Week 8 assignment: essay – interrelationships reflection apa format | Applied Sciences homework help
- What difference do you perceive in de Kooning’s and Gorky’s treatment of sensa? 4. Look at the Gorky upside down. Is the form weakened or strengthened? Does it
make a difference? If so, what? Gorky’s Untitled 1943 (Figure 4-14) is characterized by a color field that has been worked over and over. It is essentially red, but a close look will show that there are levels of red, layers of red. And the painting seems to have a range of floating ob- jects that, when taken symbolically, seem to impersonate ideas or messages. All the symbols have been connected to what the Dallas Museum calls a special language of Gorky’s own. In this way the expression is not of abstract ideas but of concrete color, of the sensa that Gorky moves through the painting’s plane. Nothing specific is represented in this painting, but instead color is itself presented. It is for us to enjoy and to respond to in a fundamental way without the imposition of meaning or ideas. Ironically we call this abstract art as a way of contrasting it with represen- tational art. But abstract art is not abstract—it presents to us the concrete material of sensory experience. We see concrete color and form, and that may be the most profound aesthetic purpose of painting. 1Source: Matisse, “Notes of a Painter,” La Grande Revue, December 25, 1908. jac16871_ch04_058-090.indd 80 12/11/17 11:23 AM 81
PAINTING
rePresenTaTiOnal PainTing In the participative experience with representational paintings, the sense of here- now, so overwhelming in the participative experience with abstractions, is some- what weakened.
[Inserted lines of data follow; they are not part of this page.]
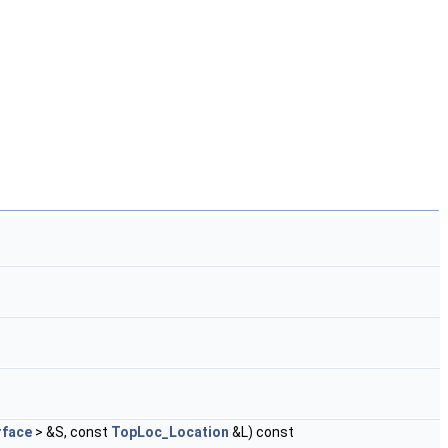
face
> &S, const
TopLoc_Location
&L) const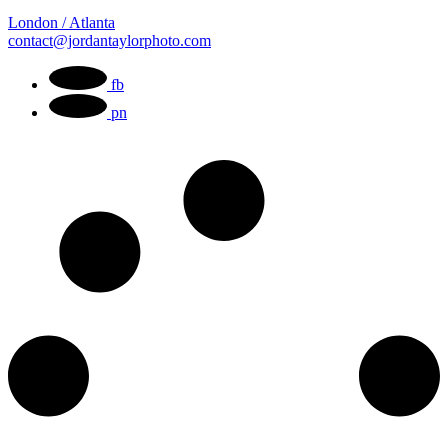
London / Atlanta
contact@jordantaylorphoto.com
fb
pn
Representational paintings situate the sensuous in objects and events. A representational painting, like an abstraction, is “all there” and “holds still.” But past and future are more relevant than in our experience of abstract paint- ings because we are seeing representations of objects and events. Inevitably, we are at least vaguely aware of place and date; and, in turn, a sense of past and future is a part of that awareness. Our experience is more ordinary than it is when we feel the extraordinary isolation from objects and events that occurs in the perception of abstract paintings. Representational paintings always bring in some suggestion of “once upon a time.” Moreover, we are kept closer to the experience of every day, because images that refer to objects and events usually lack something of the strangeness of the sensuous alone. Representational painting furnishes the world of the sensuous with objects and events. The horizon is sketched out more closely and clearly, and the spaces of the sensuous are filled, more or less, with things. But even when these furnishings (sub- ject matter) are the same, the interpretation (content) of every painting is always different. COMParisOn Of fiVe iMPressiOnisT PainTings From time to time, painters have grouped themselves into “schools” in which like- minded artists sometimes worked and exhibited together. The Barbizon school in France in the 1840s, a group of six or seven painters, attempted to paint out- doors so that their landscapes would have a natural feel in terms of color and light, unlike the studio landscapes that were popular at the time. Probably the most famous school of art of all time is the Impressionist school, which flourished between 1870 and 1905, especially in France. The Impressionists’ approach to painting was dominated by a concentration on the impression light made on the surfaces of things. PERCEPTION KEY Comparison of Five Impressionist Paintings 1. In which of the following paintings is color most dominant over line? In which is line most dominant over color? How important does line seem to be for the impres- sionist painter?